--- Instruction ---
Reproduce each of the following lines verbatim, without altering any character.

--- Dataset excerpts ---
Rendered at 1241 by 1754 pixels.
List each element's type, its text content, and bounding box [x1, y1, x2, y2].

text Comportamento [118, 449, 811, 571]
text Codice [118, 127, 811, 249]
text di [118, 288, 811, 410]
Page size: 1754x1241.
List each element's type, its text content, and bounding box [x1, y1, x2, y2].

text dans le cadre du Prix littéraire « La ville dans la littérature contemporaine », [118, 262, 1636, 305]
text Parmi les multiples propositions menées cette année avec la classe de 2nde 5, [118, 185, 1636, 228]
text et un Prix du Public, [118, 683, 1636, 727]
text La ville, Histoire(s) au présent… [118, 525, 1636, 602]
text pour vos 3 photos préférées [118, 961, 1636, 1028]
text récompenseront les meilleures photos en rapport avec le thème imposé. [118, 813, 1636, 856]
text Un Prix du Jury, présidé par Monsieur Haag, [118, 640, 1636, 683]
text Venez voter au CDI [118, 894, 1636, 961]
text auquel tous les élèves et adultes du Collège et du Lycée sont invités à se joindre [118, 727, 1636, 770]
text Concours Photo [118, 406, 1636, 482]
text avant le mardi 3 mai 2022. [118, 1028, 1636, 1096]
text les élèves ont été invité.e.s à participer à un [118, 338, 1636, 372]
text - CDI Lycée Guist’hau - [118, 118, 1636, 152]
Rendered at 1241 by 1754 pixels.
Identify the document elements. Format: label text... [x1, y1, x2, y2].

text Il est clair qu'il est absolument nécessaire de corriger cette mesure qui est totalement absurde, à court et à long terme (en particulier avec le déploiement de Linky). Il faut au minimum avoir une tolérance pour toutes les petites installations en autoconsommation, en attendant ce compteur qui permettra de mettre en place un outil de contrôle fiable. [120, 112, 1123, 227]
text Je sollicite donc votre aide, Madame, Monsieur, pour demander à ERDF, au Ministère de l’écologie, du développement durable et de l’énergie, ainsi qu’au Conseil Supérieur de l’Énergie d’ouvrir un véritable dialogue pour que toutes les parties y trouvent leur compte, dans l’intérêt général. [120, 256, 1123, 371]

--- The result ---
Rendered at 1241 by 1754 pixels.
List each element's type, its text content, and bounding box [x1, y1, x2, y2].

text Comportamento [118, 449, 811, 571]
text Codice [118, 127, 811, 249]
text di [118, 288, 811, 410]
Page size: 1754x1241.
List each element's type, its text content, and bounding box [x1, y1, x2, y2].

text dans le cadre du Prix littéraire « La ville dans la littérature contemporaine », [118, 262, 1636, 305]
text Parmi les multiples propositions menées cette année avec la classe de 2nde 5, [118, 185, 1636, 228]
text et un Prix du Public, [118, 683, 1636, 727]
text La ville, Histoire(s) au présent… [118, 525, 1636, 602]
text pour vos 3 photos préférées [118, 961, 1636, 1028]
text récompenseront les meilleures photos en rapport avec le thème imposé. [118, 813, 1636, 856]
text Un Prix du Jury, présidé par Monsieur Haag, [118, 640, 1636, 683]
text Venez voter au CDI [118, 894, 1636, 961]
text auquel tous les élèves et adultes du Collège et du Lycée sont invités à se joindre [118, 727, 1636, 770]
text Concours Photo [118, 406, 1636, 482]
text avant le mardi 3 mai 2022. [118, 1028, 1636, 1096]
text les élèves ont été invité.e.s à participer à un [118, 338, 1636, 372]
text - CDI Lycée Guist’hau - [118, 118, 1636, 152]
Rendered at 1241 by 1754 pixels.
Identify the document elements. Format: label text... [x1, y1, x2, y2].

text Il est clair qu'il est absolument nécessaire de corriger cette mesure qui est totalement absurde, à court et à long terme (en particulier avec le déploiement de Linky). Il faut au minimum avoir une tolérance pour toutes les petites installations en autoconsommation, en attendant ce compteur qui permettra de mettre en place un outil de contrôle fiable. [120, 112, 1123, 227]
text Je sollicite donc votre aide, Madame, Monsieur, pour demander à ERDF, au Ministère de l’écologie, du développement durable et de l’énergie, ainsi qu’au Conseil Supérieur de l’Énergie d’ouvrir un véritable dialogue pour que toutes les parties y trouvent leur compte, dans l’intérêt général. [120, 256, 1123, 371]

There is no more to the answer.